Suffix array clean up

KeremTurgutlu opened this issue · 3 comments

I think here instead of removing slices from the string array we should remove from the byte array since suffix array deduplication code returns byte pair pointers. Since a utf-8 character can be represented by 1-4 bytes this can lead to errors with text that have at least 1 character with > 1 bytes.

Maybe something like this

def clean_up(text, remove_pairs):
    """
    Remove duplicate substrings from the text.
    Parameters
    """
    byte_array = np.array(list(text.encode()))
    for start, end in remove_pairs:
        byte_array[start:end] = -1 # byte must be between 0-256
    return bytearray([byte for byte in byte_array if byte != -1]).decode("utf-8", "ignore") 

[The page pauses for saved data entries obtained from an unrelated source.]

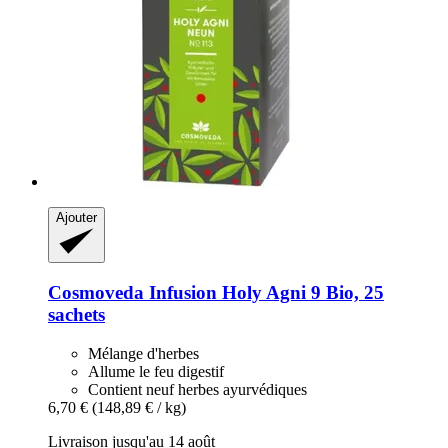
Ajouter
Cosmoveda
Infusion Holy Agni 9 Bio, 25
sachets
Mélange d'herbes
Allume le feu digestif
Contient neuf herbes ayurvédiques
6,70 €
(148,89 € / kg)
Livraison jusqu'au 14 août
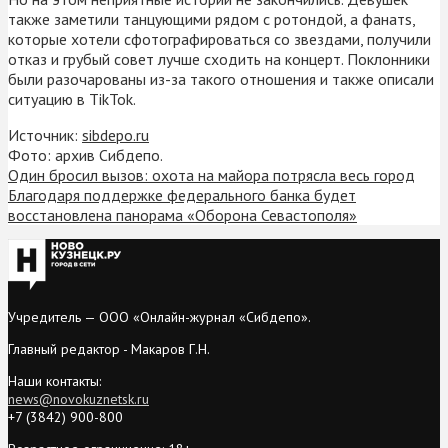
также заметили танцующими рядом с ротондой, а фанатs,
которые хотели сфотографироваться со звездами, получили
отказ и грубый совет лучше сходить на концерт. Поклонники
были разочарованы из-за такого отношения и также описали
ситуацию в TikTok.
Источник:
sibdepo.ru
Фото: архив Сибдепо.
Один бросил вызов: охота на майора потрясла весь город
Благодаря поддержке федерального банка будет
восстановлена панорама «Оборона Севастополя»
Учредитель — ООО «Онлайн-журнал «Сибдепо».
Главный редактор - Макаров Г.Н.
Наши контакты:
news@novokuznetsk.ru
+7 (3842) 900-800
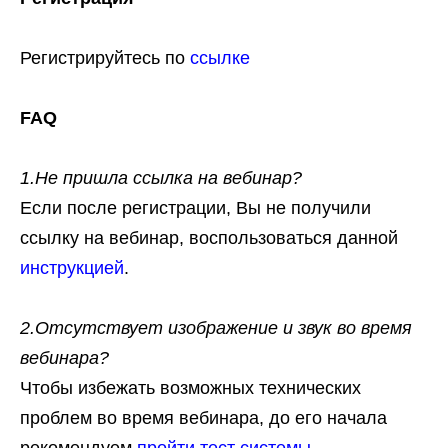
Регистрируйтесь по
ссылке
FAQ
1.Не пришла ссылка на вебинар?
Если после регистрации, Вы не получили
ссылку на вебинар, воспользоваться данной
инструкцией
.
2.Отсутствует изображение и звук во время
вебинара?
Чтобы избежать возможных технических
проблем во время вебинара, до его начала
рекомендуем
пройти тест системы
.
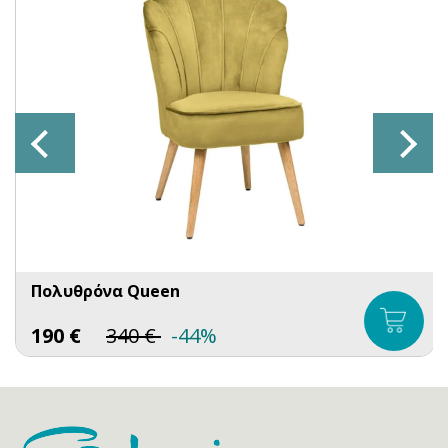
Πολυθρόνα Queen
190
€
340
€
-44%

Let me know if I am missing something regarding suffix_array.py code which might already handle this.

Good catch. Thanks for pointing it out, I have fixed it in the latest commit.

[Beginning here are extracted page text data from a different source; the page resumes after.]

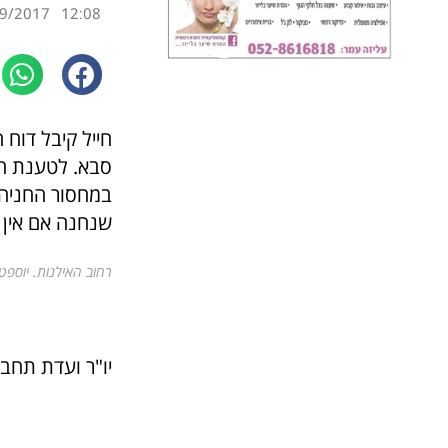
9/2017
12:08
סבא. לטענת ה
במחסור החניה 
שנחנה אם אין חניה מת
רחוב האילנות. יוספט
יו"ר ועדת תחבו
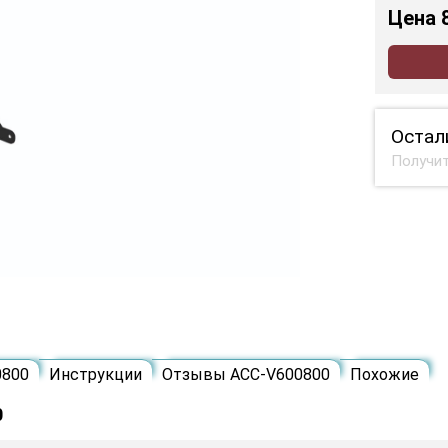
Цена
Остал
Получит
0800
Инструкции
Отзывы ACC-V600800
Похожие
0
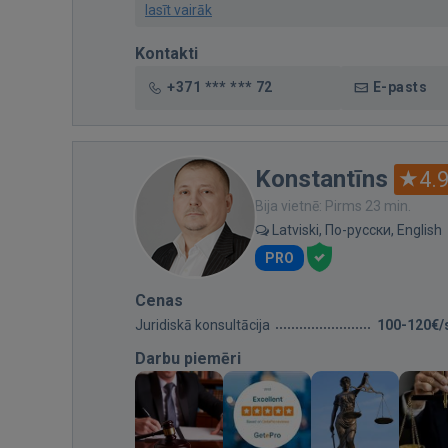
lasīt vairāk
Kontakti
+371 *** *** 72
E-pasts
Konstantīns
4.
Bija vietnē: Pirms 23 min.
Latviski, По-русски, English
PRO
Cenas
Juridiskā konsultācija
100-120€/
Darbu piemēri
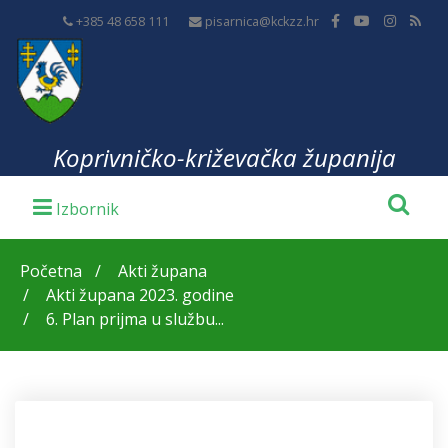
+385 48 658 111
pisarnica@kckzz.hr
Koprivničko-križevačka županija
Početna
Akti župana
Akti župana 2023. godine
6. Plan prijma u službu...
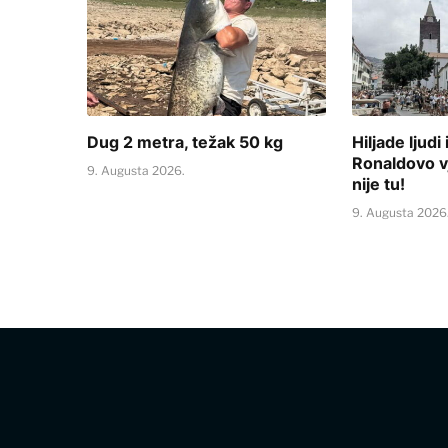
Dug 2 metra, težak 50 kg
Hiljade ljud
Ronaldovo vj
9. Augusta 2026.
nije tu!
9. Augusta 2026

No worries, this is the least I can do to contribute back. Also, here is a minor addition if you like:

Motivation is that there might be cases where k length duplicate text starts at one document and finishes in another. In order to avoid that I believe original repo includes a unique separator.

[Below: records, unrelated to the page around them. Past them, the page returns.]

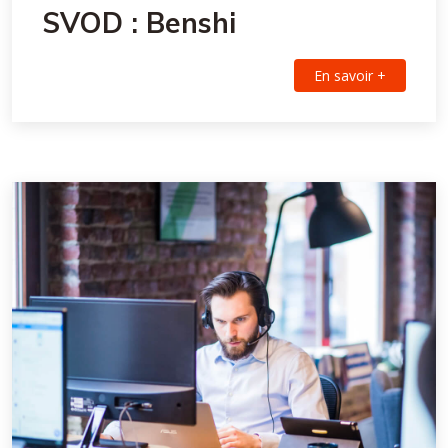
SVOD : Benshi
En savoir +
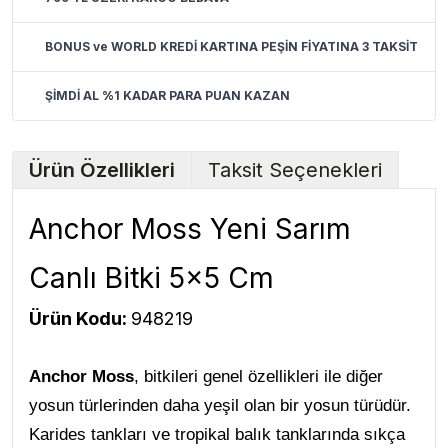
BONUS ve WORLD KREDİ KARTINA PEŞİN FİYATINA 3 TAKSİT
ŞİMDİ AL %1 KADAR PARA PUAN KAZAN
Ürün Özellikleri
Taksit Seçenekleri
Anchor Moss Yeni Sarım
Canlı Bitki 5x5 Cm
Ürün Kodu:
948219
Anchor Moss
, bitkileri genel özellikleri ile diğer
yosun türlerinden daha yeşil olan bir yosun türüdür.
Karides tankları ve tropikal balık tanklarında sıkça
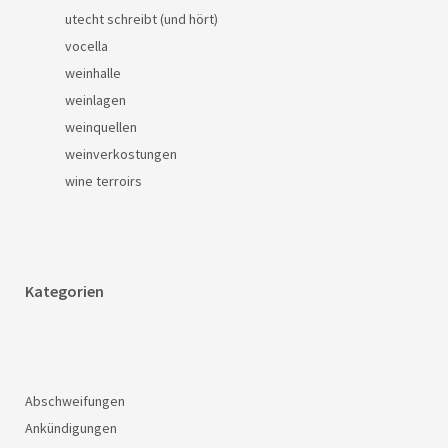
utecht schreibt (und hört)
vocella
weinhalle
weinlagen
weinquellen
weinverkostungen
wine terroirs
Kategorien
Abschweifungen
Ankündigungen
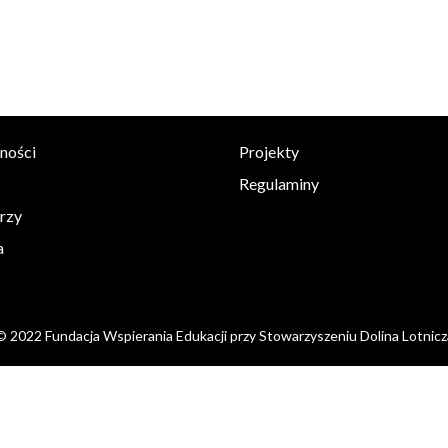
ności
Projekty
Regulaminy
rzy
a
© 2022 Fundacja Wspierania Edukacji przy Stowarzyszeniu Dolina Lotnicz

A similar thing can be done in this repo:

with timer("Preprocessing"):
    offsets: List[slice] = []
    start = 0
    with open(Path(args.google_repo_path) / temp_text, "wb") as f:
        for UID, doc in enumerate(ds):
            SEP = b"\xff\xff" + struct.pack("<I", UID)
            doc_bytes = SEP + doc[args.column].encode("utf-8")
            end = start + len(doc_bytes)
            offsets.append(slice(start, end))
            start = end
            f.write(doc_bytes)
def clean_up(text, slices, UID):
    """
    Remove duplicate substrings from the text.
    Parameters
    """
    SEP_LENGTH = len(b"\xff\xff" + struct.pack("<I", UID))
    byte_array = np.array(list(text.encode()))
    for s in slices:
        byte_array[s.start-SEP_LENGTH:s.stop-SEP_LENGTH] = -1 # byte must be between 0-256
    return bytearray([byte for byte in byte_array if byte != -1]).decode("utf-8", "ignore")

If I read this correctly, this is not needed in my implementation, actually. It keeps track of the document byte level boundaries (offsets) in the beginning code, before merging everything into one giant string, and will restore them when generating those slices, so each generated slice respects the document boundary without any special token.